QUESTIONS D'ÉTUDE:
(a) Recopiez fidèlement le passage de l'extrait sur la Voie sacrée qui commence par « Jusqu'en 2006, elle » et se termine par « à l'année 1916. ».
(b) Rédigez la suite du texte sur la Voie sacrée en reprenant après sa dernière phrase.

EXTRAIT FOURNI:

La Voie sacrée ou Voie sacrée nationale est
une route stratégique historique qui relie Bar-le-Duc à Verdun, numérotée
RD1916. Elle fut l'artère principale de la bataille de Verdun. Désignée
simplement comme la route, la
départementale reliant Bar-le-Duc à Verdun était l'artère logistique vitale
de la place de Verdun. Ce n'est qu'après la guerre qu'elle fut baptisée la «
Voie sacrée » par l'écrivain Maurice Barrès, en référence à l'antique Via Sacra
romaine menant au triomphe.
Cette voie dut être entretenue en permanence, car les
camions de transport de matériel et de troupes y défilèrent sans arrêt au
rythme d'un véhicule toutes les quatorze
secondes en moyenne. Durant l'été 1916, 90 000 hommes et 50 000 tonnes de
munitions, de ravitaillement et de matériel l'empruntaient chaque semaine pour
alimenter la fournaise de Verdun. Si un véhicule tombait en panne, il était
immédiatement poussé dans le fossé pour ne pas gêner la circulation. Des
carrières étaient creusées tout le long de la route et des soldats jetaient en
permanence des cailloux sous les roues des camions pour boucher les ornières.
Plusieurs escadrilles
de chasseurs, parmi les meilleures que comptait l'aviation française,
étaient chargées de sa protection contre les attaques aériennes ennemies, à l'exclusion
de toute autre mission.
Cette route était vitale pour la bataille. Le capitaine Doumenc, concepteur du système
de la noria, l'avait d'emblée compris, ainsi que le général Pétain, qui l'a
utilisée pour organiser la noria des troupes. Tous les régiments de l’armée
française sont venus combattre à Verdun. Philippe Pétain avait voulu une
rotation rapide des régiments au front pour toujours opposer aux Allemands des
troupes les plus fraîches possibles. Cette route était d'autant plus importante
que pratiquement toutes les voies ferrées du secteur étaient aux mains des
Allemands, ou sous le feu permanent de leur artillerie.
L'historiographie traditionnelle française de la Première Guerre mondiale a suscité un
ensemble de mythologies nationales, comme celle de la bataille de Verdun et de la Voie sacrée mais a oublié que cette
voie n’était qu’un cas parmi d’autres. De nos jours, elle est matérialisée par
des bornes casquées portant l'inscription N VS (Nationale Voie sacrée).
Jusqu'en 2006, elle était administrativement nommée RN 35. Depuis le
déclassement de la majorité des routes nationales aux départements en janvier
2006, la route est rebaptisée RD1916 en référence à l'année 1916.
Verdun étant situé au fond d'un saillant formé en 1914, la
région fortifiée n'est pas aisée d'accès, car les principales lignes de
communication qui y mènent sont coupées. Avec le début de la bataille du 21
février 1916, la situation devient vite critique, aussi bien que pour le
ravitaillement que pour la relève des troupes ou l'évacuation des blessés.

Coordonnées des articulations nommées
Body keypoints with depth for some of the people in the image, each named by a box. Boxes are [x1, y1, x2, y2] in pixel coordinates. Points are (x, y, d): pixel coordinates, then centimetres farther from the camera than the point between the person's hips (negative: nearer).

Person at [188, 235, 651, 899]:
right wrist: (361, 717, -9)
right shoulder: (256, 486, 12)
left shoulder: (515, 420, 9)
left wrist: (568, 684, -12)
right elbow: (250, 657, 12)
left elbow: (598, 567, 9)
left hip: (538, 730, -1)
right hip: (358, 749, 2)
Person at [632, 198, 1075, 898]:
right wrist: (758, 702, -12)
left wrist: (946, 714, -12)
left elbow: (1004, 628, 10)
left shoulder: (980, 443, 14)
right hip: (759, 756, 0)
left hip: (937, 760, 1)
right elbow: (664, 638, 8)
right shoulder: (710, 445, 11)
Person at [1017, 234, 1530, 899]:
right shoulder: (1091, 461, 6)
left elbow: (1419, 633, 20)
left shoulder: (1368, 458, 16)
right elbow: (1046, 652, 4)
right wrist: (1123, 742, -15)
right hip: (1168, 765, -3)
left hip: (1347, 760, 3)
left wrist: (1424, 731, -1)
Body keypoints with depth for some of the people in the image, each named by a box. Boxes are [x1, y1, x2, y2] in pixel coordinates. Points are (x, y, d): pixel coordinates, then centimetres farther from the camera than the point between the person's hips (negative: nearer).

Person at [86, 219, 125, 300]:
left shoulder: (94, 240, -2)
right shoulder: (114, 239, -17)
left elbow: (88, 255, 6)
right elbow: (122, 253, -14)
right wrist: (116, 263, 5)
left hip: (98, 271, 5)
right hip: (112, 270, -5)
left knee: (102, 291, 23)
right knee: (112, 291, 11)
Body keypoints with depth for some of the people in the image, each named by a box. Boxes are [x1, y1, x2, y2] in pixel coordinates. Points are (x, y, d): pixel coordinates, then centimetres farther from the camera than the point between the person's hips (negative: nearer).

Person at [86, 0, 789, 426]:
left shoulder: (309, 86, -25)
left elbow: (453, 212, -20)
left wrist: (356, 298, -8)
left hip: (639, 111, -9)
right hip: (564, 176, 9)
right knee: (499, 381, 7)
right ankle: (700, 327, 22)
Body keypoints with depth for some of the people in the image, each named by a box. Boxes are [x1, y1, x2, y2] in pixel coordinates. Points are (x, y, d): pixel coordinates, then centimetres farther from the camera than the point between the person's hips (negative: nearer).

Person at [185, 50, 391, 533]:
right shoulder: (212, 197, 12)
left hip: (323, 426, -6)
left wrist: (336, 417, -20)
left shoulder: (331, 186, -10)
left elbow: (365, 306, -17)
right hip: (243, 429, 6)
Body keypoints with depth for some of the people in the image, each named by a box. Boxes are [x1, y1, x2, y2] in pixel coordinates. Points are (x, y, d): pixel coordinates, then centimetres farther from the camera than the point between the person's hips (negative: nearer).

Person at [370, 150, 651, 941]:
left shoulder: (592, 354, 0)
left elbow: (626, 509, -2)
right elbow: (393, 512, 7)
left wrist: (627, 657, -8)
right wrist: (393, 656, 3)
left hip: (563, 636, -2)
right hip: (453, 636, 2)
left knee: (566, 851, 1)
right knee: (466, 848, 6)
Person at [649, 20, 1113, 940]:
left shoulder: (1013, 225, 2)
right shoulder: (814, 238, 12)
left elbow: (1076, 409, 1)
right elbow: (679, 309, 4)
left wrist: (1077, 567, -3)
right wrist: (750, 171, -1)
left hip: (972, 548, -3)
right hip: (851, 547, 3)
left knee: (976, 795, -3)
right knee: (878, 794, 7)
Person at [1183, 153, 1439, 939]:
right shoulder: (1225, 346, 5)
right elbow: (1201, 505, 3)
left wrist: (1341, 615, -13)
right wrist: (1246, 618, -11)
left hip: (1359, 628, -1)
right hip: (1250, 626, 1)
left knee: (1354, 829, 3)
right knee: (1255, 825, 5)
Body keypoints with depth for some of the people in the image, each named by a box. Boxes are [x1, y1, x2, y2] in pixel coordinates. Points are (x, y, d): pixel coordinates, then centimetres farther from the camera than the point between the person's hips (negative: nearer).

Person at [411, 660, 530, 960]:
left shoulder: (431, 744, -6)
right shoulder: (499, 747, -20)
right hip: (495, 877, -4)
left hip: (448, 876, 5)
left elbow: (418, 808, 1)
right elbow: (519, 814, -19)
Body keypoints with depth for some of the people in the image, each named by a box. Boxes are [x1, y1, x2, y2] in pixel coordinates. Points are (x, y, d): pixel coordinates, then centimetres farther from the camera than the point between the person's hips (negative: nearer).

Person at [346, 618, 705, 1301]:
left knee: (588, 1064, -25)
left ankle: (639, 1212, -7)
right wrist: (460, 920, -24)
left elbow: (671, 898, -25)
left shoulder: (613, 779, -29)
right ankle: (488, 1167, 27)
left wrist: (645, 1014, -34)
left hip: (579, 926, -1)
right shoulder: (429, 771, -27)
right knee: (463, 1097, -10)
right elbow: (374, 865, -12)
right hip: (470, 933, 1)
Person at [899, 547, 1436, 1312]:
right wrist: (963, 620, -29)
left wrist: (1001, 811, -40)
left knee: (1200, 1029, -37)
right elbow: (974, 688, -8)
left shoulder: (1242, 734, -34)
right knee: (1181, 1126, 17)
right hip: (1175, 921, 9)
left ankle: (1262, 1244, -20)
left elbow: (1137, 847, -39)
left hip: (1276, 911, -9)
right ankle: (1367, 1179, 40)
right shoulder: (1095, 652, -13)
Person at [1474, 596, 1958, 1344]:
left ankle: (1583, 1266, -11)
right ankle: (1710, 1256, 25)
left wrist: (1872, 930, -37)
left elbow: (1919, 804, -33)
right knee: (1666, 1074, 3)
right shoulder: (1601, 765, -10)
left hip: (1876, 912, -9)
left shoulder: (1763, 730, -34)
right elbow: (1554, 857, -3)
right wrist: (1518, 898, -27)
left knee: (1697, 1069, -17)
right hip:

RÉSULTATS DES TÂCHES:
(a)
Jusqu'en 2006, elle était administrativement nommée RN 35. Depuis le
déclassement de la majorité des routes nationales aux départements en janvier
2006, la route est rebaptisée RD1916 en référence à l'année 1916.

(b)
Comme souvent, c'est le
général Pétain qui résume le mieux la situation dans son livre sur la
bataille de Verdun : il ne s'encombre pas de littérature et a l'esprit
synthétique. Voici les premières lignes de son chapitre sur le problème des
voies de communications :
« Vers le carrefour Regret-Verdun, base avancée des
approvisionnements de l'armée, quatre voies arrivaient de l'arrière :
le chemin de fer venant de Commercy et descendant la Meuse,
inutilisable parce que passant à Saint-Mihiel dans les lignes de l'ennemi ;
le chemin de fer de Sainte-Menehould et Clermont-en-Argonne,
souvent coupé par les obus à hauteur d'Aubréville et par lequel on ne pouvait
amener qu'une partie du matériel du génie ;
le petit chemin de fer à voie étroite, dit Meusien ou
Varinot qui servait au transport des vivres et d'une partie du matériel ;
la route départementale de Bar-le-Duc, sur laquelle
circulaient sans interruption les convois automobiles conduisant à la bataille
les troupes et les munitions. »
Ainsi, sur quatre voies d'accès, deux sont coupées ou sous
le feu de l'ennemi, et une autre n'a qu'une capacité limitée (avec 10 000
tonnes et 73 500 hommes transportés en juin 1916, le Varinot sera surtout
utilisé pour le rapatriement des blessés). Cela
limite donc les possibilités à une seule route la nationale de Bar-le-Duc à
Verdun. Le point d'arrivée de la Voie Sacrée était situé sur la commune de
Nixéville au lieu appelé Moulin-Brûlé. Les derniers 8 kilomètres reliant Moulin
Brûlé à Verdun était sous le feu de l'artillerie allemande.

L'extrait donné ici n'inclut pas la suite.